WASHINGTON, March 16 (Reuters) - U.S. consumer prices rose the most in 10 months in February as the cost of gasoline spiked, but there was little sign that underlying inflation pressures were building up. Surging gasoline prices put a small dent in consumer confidence early this month, other data showed on Friday. Still, Americans do not believe the sharp run-up in prices will last. The Labor Department said the Consumer Price Index rose 0.4 percent in February after advancing 0.2 percent in January. Gasoline accounted for more than 80 percent of the rise.

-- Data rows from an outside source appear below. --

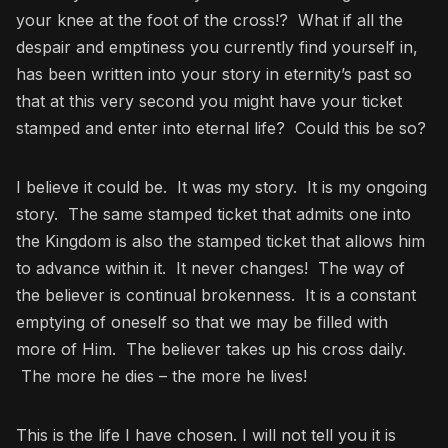
your knee at the foot of the cross!? What if all the
despair and emptiness you currently find yourself in,
has been written into your story in eternity’s past so
that at this very second you might have your ticket
stamped and enter into eternal life? Could this be so?
I believe it could be. It was my story. It is my ongoing
story. The same stamped ticket that admits one into
the Kingdom is also the stamped ticket that allows him
to advance within it. It never changes! The way of
the believer is continual brokenness. It is a constant
emptying of oneself so that we may be filled with
more of Him. The believer takes up his cross daily.
The more he dies – the more he lives!
This is the life I have chosen. I will not tell you it is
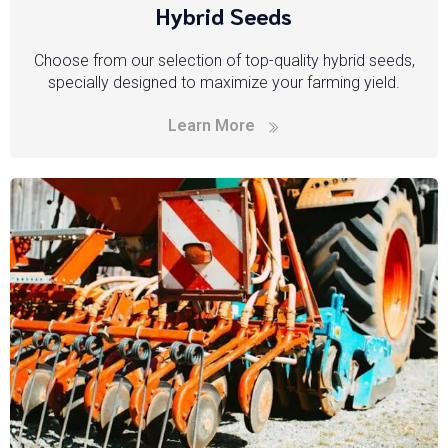
Hybrid Seeds
Choose from our selection of top-quality hybrid seeds,
specially designed to maximize your farming yield.
Learn More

Stripping out volatile food and energy costs, the so-called core CPI edged up just 0.1 percent. "Consumer purchasing power, at least for the next few months, is going to remain pressured by rising gasoline prices," said Sam Bullard, a senior economist at Well Fargo Securities in Charlotte, North Carolina. However, he said a trend toward lower inflation was still in place. Consumer prices rose 2.9 percent last month from a year-ago, unchanged from January but down from a peak of 3.9 percent in September. The core index was up 2.2 percent over the 12 months through February, slowing from 2.3 percent in January.
The Federal Reserve said on Tuesday the recent spike in energy costs would likely lift inflation only temporarily. Over a longer horizon, it said inflation was poised to run at or below its 2 percent target.